> To-do item: Can you duplicate the listing below line for line, leaving out the pictures?

> Entries taken from a collection:
* * * * * * *

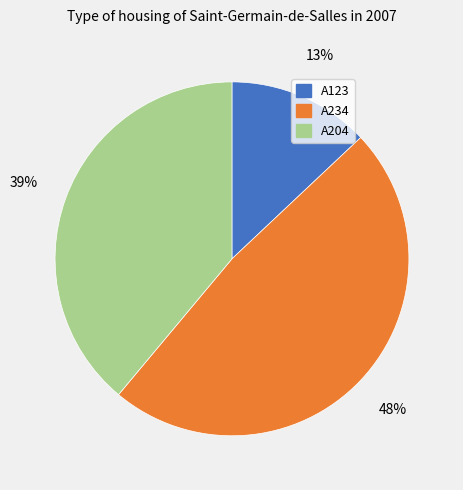

To the nearest percent, what is the difference between the largest and smallest slice percentages?

35%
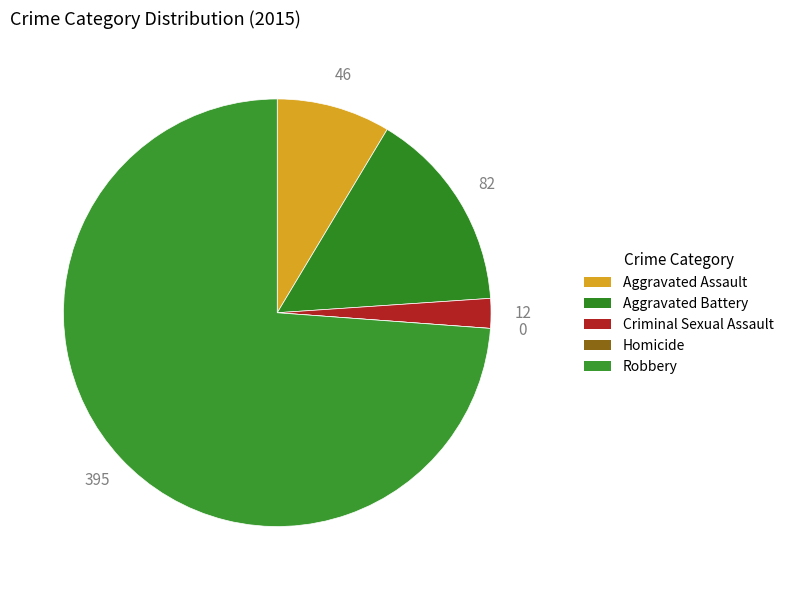

How many segments does this pie chart have?

5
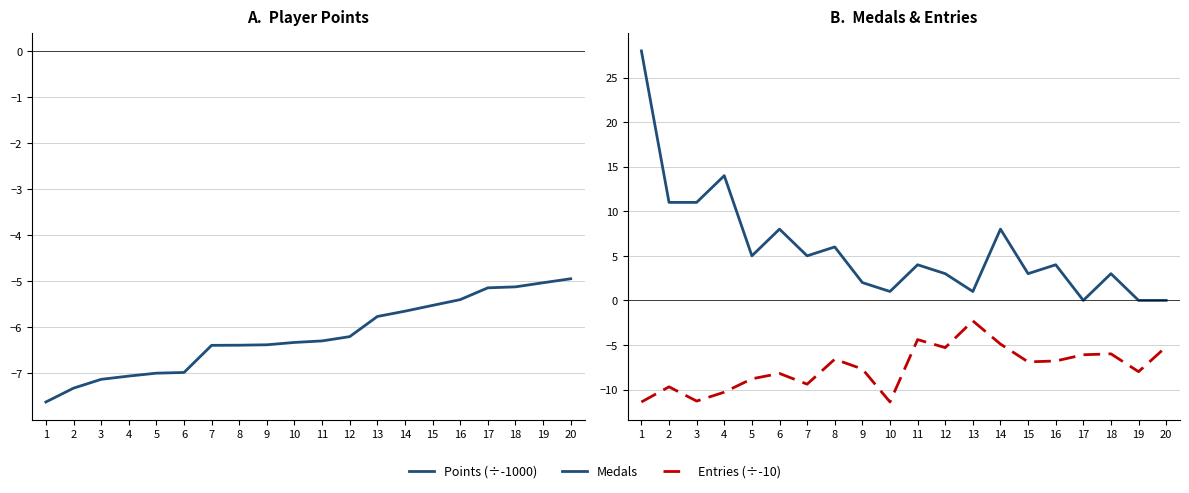

True or false: Medals and Entries (÷-10) intersect in this chart.

False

* * * * * * *

> Answer section:
To the nearest percent, what is the difference between the largest and smallest slice percentages?

35%

How many segments does this pie chart have?

5

True or false: Medals and Entries (÷-10) intersect in this chart.

False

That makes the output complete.